*Required action*
Reproduce every item of data below word for word, keeping every symbol, space, and line break unchanged.

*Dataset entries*
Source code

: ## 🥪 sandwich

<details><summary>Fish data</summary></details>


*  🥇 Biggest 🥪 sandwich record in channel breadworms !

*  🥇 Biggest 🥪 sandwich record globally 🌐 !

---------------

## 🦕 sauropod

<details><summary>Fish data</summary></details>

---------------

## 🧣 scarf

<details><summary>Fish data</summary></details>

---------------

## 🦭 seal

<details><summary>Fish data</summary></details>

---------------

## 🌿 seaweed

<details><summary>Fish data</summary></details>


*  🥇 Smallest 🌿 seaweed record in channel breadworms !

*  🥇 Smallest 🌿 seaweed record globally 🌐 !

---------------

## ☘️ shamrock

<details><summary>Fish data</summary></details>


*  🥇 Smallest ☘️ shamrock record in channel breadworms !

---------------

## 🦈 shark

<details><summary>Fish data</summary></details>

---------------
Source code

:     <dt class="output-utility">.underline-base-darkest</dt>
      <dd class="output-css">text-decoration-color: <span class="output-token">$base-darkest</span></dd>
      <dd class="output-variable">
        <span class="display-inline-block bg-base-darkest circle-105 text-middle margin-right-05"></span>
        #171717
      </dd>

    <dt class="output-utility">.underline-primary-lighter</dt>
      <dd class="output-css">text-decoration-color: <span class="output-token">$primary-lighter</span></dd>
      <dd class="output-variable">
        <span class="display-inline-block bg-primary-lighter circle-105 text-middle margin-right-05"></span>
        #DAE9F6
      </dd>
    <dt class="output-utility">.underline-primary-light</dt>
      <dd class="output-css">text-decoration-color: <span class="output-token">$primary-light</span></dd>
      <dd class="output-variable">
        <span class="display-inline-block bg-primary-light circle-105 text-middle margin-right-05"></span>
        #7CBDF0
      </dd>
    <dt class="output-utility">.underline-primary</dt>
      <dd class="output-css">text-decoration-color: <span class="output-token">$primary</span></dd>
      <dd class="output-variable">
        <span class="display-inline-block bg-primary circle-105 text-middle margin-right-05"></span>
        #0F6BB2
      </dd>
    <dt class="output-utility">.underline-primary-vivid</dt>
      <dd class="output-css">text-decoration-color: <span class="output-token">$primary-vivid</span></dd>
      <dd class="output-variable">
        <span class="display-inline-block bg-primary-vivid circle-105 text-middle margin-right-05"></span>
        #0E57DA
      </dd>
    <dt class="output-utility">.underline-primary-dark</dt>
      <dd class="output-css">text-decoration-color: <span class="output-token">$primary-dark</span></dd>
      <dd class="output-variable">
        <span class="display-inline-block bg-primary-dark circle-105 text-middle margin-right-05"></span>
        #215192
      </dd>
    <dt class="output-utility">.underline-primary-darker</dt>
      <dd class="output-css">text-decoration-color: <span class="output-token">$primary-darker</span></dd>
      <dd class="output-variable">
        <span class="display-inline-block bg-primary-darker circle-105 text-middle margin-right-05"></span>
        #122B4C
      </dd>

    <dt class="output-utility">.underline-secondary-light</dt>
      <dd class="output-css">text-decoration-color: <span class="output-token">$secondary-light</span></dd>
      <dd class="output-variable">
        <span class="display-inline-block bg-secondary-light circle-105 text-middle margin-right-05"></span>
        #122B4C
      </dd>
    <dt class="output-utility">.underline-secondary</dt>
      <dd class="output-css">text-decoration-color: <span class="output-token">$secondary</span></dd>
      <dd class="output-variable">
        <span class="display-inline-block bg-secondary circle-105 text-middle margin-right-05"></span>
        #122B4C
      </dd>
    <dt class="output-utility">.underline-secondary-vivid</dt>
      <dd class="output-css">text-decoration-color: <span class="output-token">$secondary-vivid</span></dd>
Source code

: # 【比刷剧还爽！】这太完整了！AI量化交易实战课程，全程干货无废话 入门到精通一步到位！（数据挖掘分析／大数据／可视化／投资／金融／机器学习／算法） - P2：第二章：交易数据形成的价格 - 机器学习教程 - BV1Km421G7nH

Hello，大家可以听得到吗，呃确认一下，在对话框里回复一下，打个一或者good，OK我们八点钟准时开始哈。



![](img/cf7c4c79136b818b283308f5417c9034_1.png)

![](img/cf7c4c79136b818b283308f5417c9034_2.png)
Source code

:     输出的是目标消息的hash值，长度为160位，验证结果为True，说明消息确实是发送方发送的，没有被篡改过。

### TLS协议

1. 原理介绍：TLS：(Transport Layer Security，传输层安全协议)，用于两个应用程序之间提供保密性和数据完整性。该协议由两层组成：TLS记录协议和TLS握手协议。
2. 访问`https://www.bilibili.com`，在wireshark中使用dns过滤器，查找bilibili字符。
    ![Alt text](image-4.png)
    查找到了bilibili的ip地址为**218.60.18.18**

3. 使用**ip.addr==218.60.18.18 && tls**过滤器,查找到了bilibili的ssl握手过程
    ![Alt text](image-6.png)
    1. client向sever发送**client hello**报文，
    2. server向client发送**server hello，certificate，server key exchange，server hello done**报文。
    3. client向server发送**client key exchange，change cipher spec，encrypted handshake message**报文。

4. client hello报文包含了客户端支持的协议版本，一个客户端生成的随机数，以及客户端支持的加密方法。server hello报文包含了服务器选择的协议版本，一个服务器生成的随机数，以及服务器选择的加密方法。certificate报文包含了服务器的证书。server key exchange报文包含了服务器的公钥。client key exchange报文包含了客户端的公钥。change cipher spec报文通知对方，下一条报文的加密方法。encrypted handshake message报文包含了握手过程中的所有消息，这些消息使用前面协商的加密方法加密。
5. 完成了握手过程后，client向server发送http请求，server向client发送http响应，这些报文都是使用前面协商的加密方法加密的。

*Solution to this exercise*
Source code

: ## 🥪 sandwich

<details><summary>Fish data</summary></details>


*  🥇 Biggest 🥪 sandwich record in channel breadworms !

*  🥇 Biggest 🥪 sandwich record globally 🌐 !

---------------

## 🦕 sauropod

<details><summary>Fish data</summary></details>

---------------

## 🧣 scarf

<details><summary>Fish data</summary></details>

---------------

## 🦭 seal

<details><summary>Fish data</summary></details>

---------------

## 🌿 seaweed

<details><summary>Fish data</summary></details>


*  🥇 Smallest 🌿 seaweed record in channel breadworms !

*  🥇 Smallest 🌿 seaweed record globally 🌐 !

---------------

## ☘️ shamrock

<details><summary>Fish data</summary></details>


*  🥇 Smallest ☘️ shamrock record in channel breadworms !

---------------

## 🦈 shark

<details><summary>Fish data</summary></details>

---------------
Source code

:     <dt class="output-utility">.underline-base-darkest</dt>
      <dd class="output-css">text-decoration-color: <span class="output-token">$base-darkest</span></dd>
      <dd class="output-variable">
        <span class="display-inline-block bg-base-darkest circle-105 text-middle margin-right-05"></span>
        #171717
      </dd>

    <dt class="output-utility">.underline-primary-lighter</dt>
      <dd class="output-css">text-decoration-color: <span class="output-token">$primary-lighter</span></dd>
      <dd class="output-variable">
        <span class="display-inline-block bg-primary-lighter circle-105 text-middle margin-right-05"></span>
        #DAE9F6
      </dd>
    <dt class="output-utility">.underline-primary-light</dt>
      <dd class="output-css">text-decoration-color: <span class="output-token">$primary-light</span></dd>
      <dd class="output-variable">
        <span class="display-inline-block bg-primary-light circle-105 text-middle margin-right-05"></span>
        #7CBDF0
      </dd>
    <dt class="output-utility">.underline-primary</dt>
      <dd class="output-css">text-decoration-color: <span class="output-token">$primary</span></dd>
      <dd class="output-variable">
        <span class="display-inline-block bg-primary circle-105 text-middle margin-right-05"></span>
        #0F6BB2
      </dd>
    <dt class="output-utility">.underline-primary-vivid</dt>
      <dd class="output-css">text-decoration-color: <span class="output-token">$primary-vivid</span></dd>
      <dd class="output-variable">
        <span class="display-inline-block bg-primary-vivid circle-105 text-middle margin-right-05"></span>
        #0E57DA
      </dd>
    <dt class="output-utility">.underline-primary-dark</dt>
      <dd class="output-css">text-decoration-color: <span class="output-token">$primary-dark</span></dd>
      <dd class="output-variable">
        <span class="display-inline-block bg-primary-dark circle-105 text-middle margin-right-05"></span>
        #215192
      </dd>
    <dt class="output-utility">.underline-primary-darker</dt>
      <dd class="output-css">text-decoration-color: <span class="output-token">$primary-darker</span></dd>
      <dd class="output-variable">
        <span class="display-inline-block bg-primary-darker circle-105 text-middle margin-right-05"></span>
        #122B4C
      </dd>

    <dt class="output-utility">.underline-secondary-light</dt>
      <dd class="output-css">text-decoration-color: <span class="output-token">$secondary-light</span></dd>
      <dd class="output-variable">
        <span class="display-inline-block bg-secondary-light circle-105 text-middle margin-right-05"></span>
        #122B4C
      </dd>
    <dt class="output-utility">.underline-secondary</dt>
      <dd class="output-css">text-decoration-color: <span class="output-token">$secondary</span></dd>
      <dd class="output-variable">
        <span class="display-inline-block bg-secondary circle-105 text-middle margin-right-05"></span>
        #122B4C
      </dd>
    <dt class="output-utility">.underline-secondary-vivid</dt>
      <dd class="output-css">text-decoration-color: <span class="output-token">$secondary-vivid</span></dd>
Source code

: # 【比刷剧还爽！】这太完整了！AI量化交易实战课程，全程干货无废话 入门到精通一步到位！（数据挖掘分析／大数据／可视化／投资／金融／机器学习／算法） - P2：第二章：交易数据形成的价格 - 机器学习教程 - BV1Km421G7nH

Hello，大家可以听得到吗，呃确认一下，在对话框里回复一下，打个一或者good，OK我们八点钟准时开始哈。



![](img/cf7c4c79136b818b283308f5417c9034_1.png)

![](img/cf7c4c79136b818b283308f5417c9034_2.png)
Source code

:     输出的是目标消息的hash值，长度为160位，验证结果为True，说明消息确实是发送方发送的，没有被篡改过。

### TLS协议

1. 原理介绍：TLS：(Transport Layer Security，传输层安全协议)，用于两个应用程序之间提供保密性和数据完整性。该协议由两层组成：TLS记录协议和TLS握手协议。
2. 访问`https://www.bilibili.com`，在wireshark中使用dns过滤器，查找bilibili字符。
    ![Alt text](image-4.png)
    查找到了bilibili的ip地址为**218.60.18.18**

3. 使用**ip.addr==218.60.18.18 && tls**过滤器,查找到了bilibili的ssl握手过程
    ![Alt text](image-6.png)
    1. client向sever发送**client hello**报文，
    2. server向client发送**server hello，certificate，server key exchange，server hello done**报文。
    3. client向server发送**client key exchange，change cipher spec，encrypted handshake message**报文。

4. client hello报文包含了客户端支持的协议版本，一个客户端生成的随机数，以及客户端支持的加密方法。server hello报文包含了服务器选择的协议版本，一个服务器生成的随机数，以及服务器选择的加密方法。certificate报文包含了服务器的证书。server key exchange报文包含了服务器的公钥。client key exchange报文包含了客户端的公钥。change cipher spec报文通知对方，下一条报文的加密方法。encrypted handshake message报文包含了握手过程中的所有消息，这些消息使用前面协商的加密方法加密。
5. 完成了握手过程后，client向server发送http请求，server向client发送http响应，这些报文都是使用前面协商的加密方法加密的。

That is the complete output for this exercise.